*** PROVIDED PASSAGE Section Begins ***
# Carbontex Washers and New Bearings



## mackyE (Jul 7, 2006)

Hi

I have been doing a lot of research on "pimping" my 12 year old Abu 6500c4, there have been a few posts over the years but thaough I would update some of the info for those who want some upgraded parts for old Abu's/Shimanos etc.

The parts I wanted are for my Abu, but you can find other parts from the web pages listed,

Bearings - Cheapest by far for us in Aus is 
www.hobbyparts.com.au at Wecker Rd Mansfield Qld,
lots and lots of bearings , ceramic bearing for ABu 4000-6000 is $9.20AUS vs $13-15 in the US, supposed to be a brilliant mod.

www.mikesreelrepair.com 
Cheapest place i could find to buy carbontex washers for my Abu $8.65 US, www.smoothdrag is only 50c more and cheaper post

The Calcutta 200 carbontex washers are only $3.65US from mikes reel repair !!! and are $6 US from smoothdrag.
Mikes reel repair also have a ball bearing idler gear upgrade for only $8.95 us , Ceramic pawl for the abus is $5.95US

dadsoletackle on ebay sells some parts, they have the 2 bearing worm gear gear upgrade for the abus for $33 Aus and free postage which is cheaper than anywhere else I could find,

Some parts will be cheaper direct from abu from the tackle shop I imagine, but most of these parts are not ABU originals.

Anyway for $18 for the ceramic bearings. $12 for the Carbontex washers, $6 for a pawl and $12 for the ball bearing idler gear will be less than $50 for a complete overhall of a great reel to better than new.
*** PROVIDED PASSAGE Section Ends ***
*** STORED DATA Section Begins ***
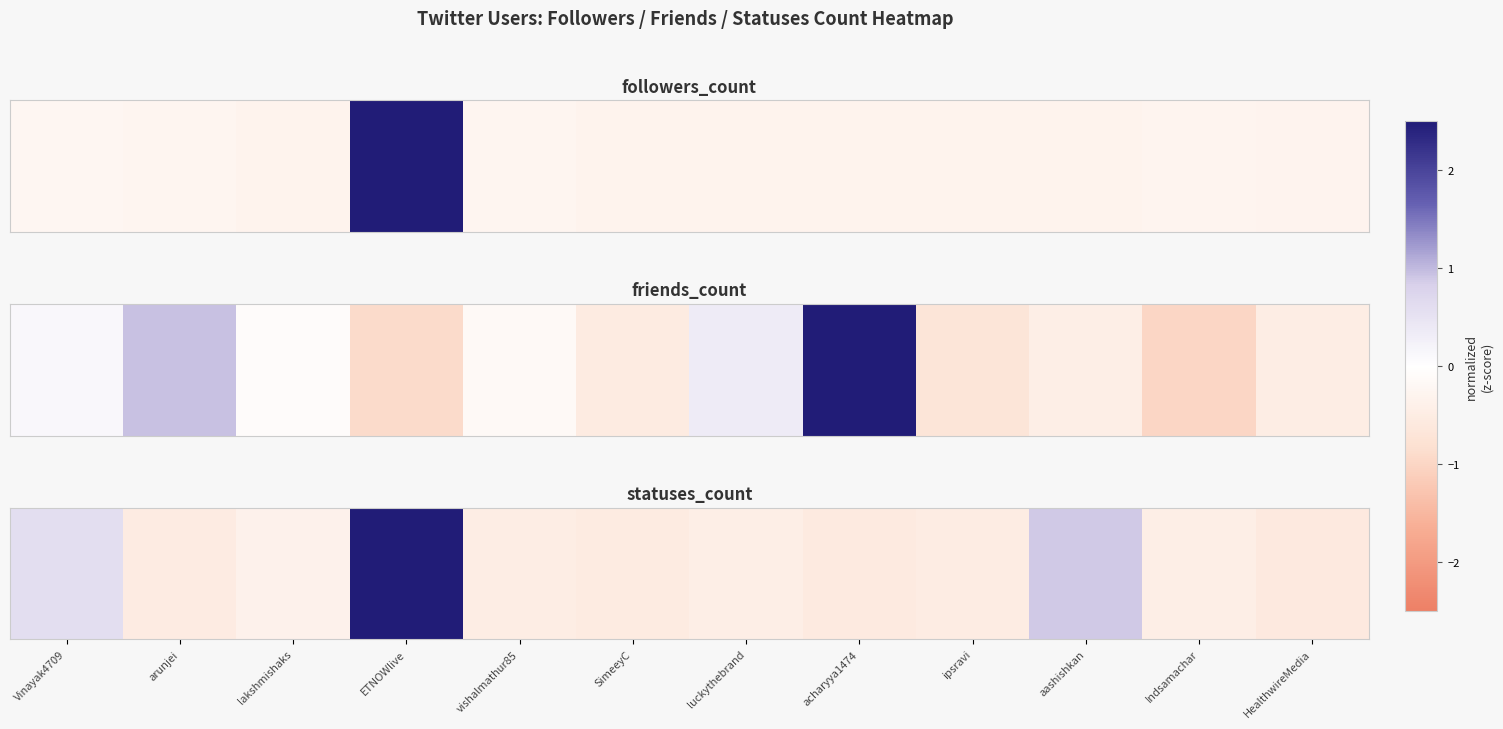

How many values are below 0?

9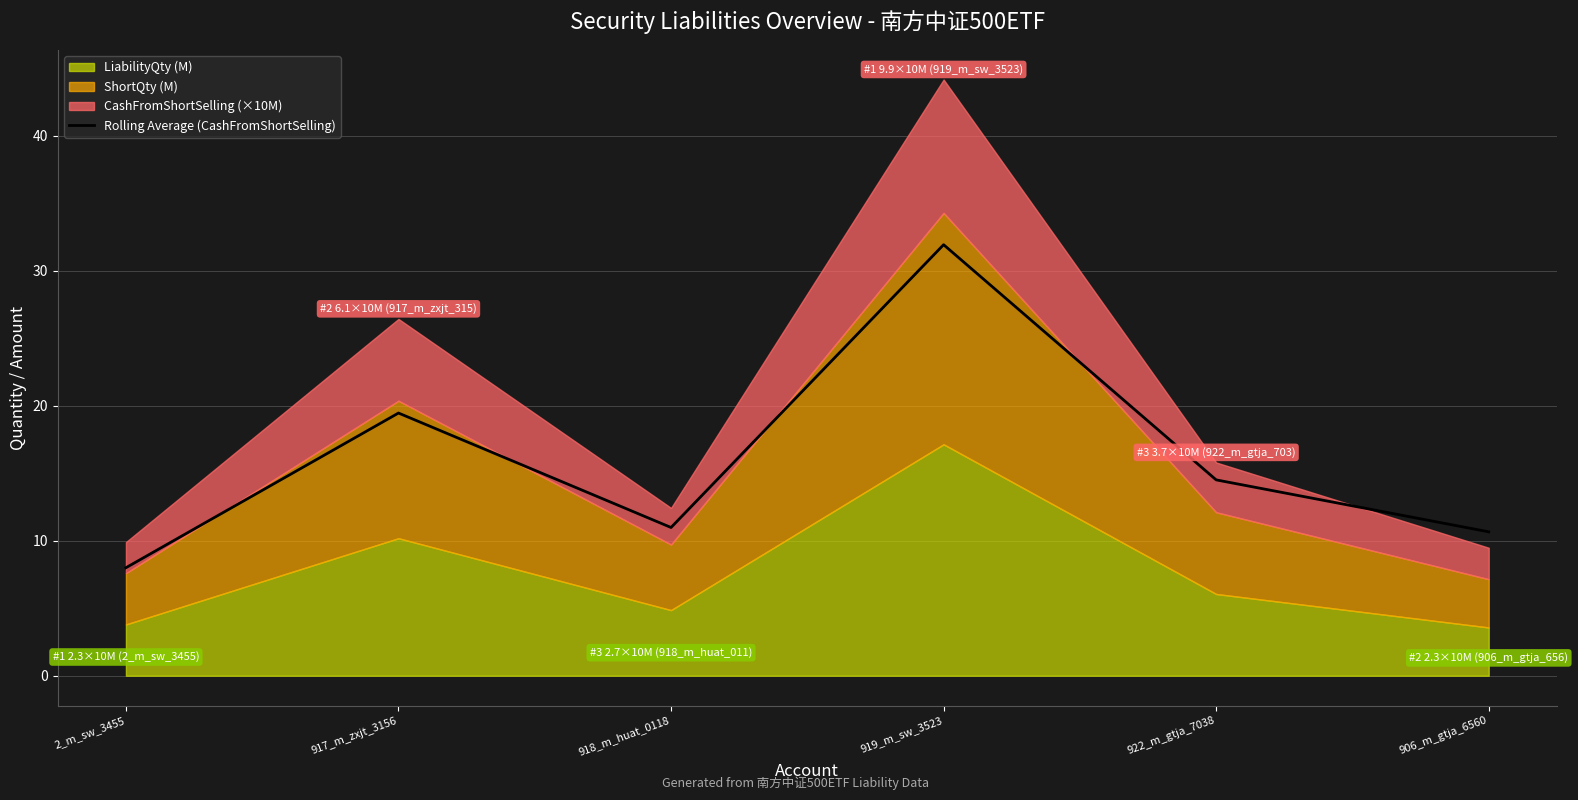

Read the value at 918_m_huat_0118.

11.0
*** STORED DATA Section Ends ***
• _JOB_
Write a continuation of the forum post about upgrading an Abu 6500c4 reel with Carbontex washers and new bearings, starting right after its last sentence. The material above is separate from the forum post on reel upgrade parts and is not part of it.

• _ANSWER AREA_
Will report on how the mods go after they are finished.

Cheers


----------



## Redfish (Apr 25, 2007)

nice info! I've put new bearings and carbontex in my old 6500 synchro. Will look at doing a few more mods now!


----------



## pescado (May 17, 2007)

Hey Macky

Jack erskine is the man for your carbonex washers, got a set for my cutta with some cals grease....smoooooooth as ;-)

http://jackerskine.com/dragfrictionwashers.html


----------



## mattyoga (Mar 30, 2008)

I've just done a similar thing on a 6500c3 and 5600c4 - the carbontex with some cals drag grease are fantastic - very smooth and adjustable.

I've also taken a little off the spool side edge of nylon gear thats fits into the non drive side of the spool (drives clicker and levelwind) as this often rubs up against the bearing - the 6500 casts like a dream, though the 5600 does not - even with abec 7 ceramic bearings lubed with rocket fuel - think the level wind mechanism may be the culprit so will strip that down and have a look next.

Have fun pimping - will be interested to hear how you go.

Cheers
Matt


----------



## mackyE (Jul 7, 2006)

I was in a bit of a hurry , here are part number details for the Abu 4000-6000 series, basically 4500/5500/5600/6500 for the last 20 years.

To check you reel for part numbers, look at the first few numbers from the reel foot and go to

http://www.abugarcia.com/product_schematic.php

Nearly all models use the #20907 washers except the syncro models which use the #15094

Abu 5500CA (Abu #20907) Set of 4 $9.00 fits nearly all c3/c4 models 4000-6000

Abu 053-B (10271 & 15094) Set of 2 $6.50 syncro models

http://www.smoothdrag.com/price.html lots of reels listed besides Abu's

FYI these are the same ones Jack Erskine sells.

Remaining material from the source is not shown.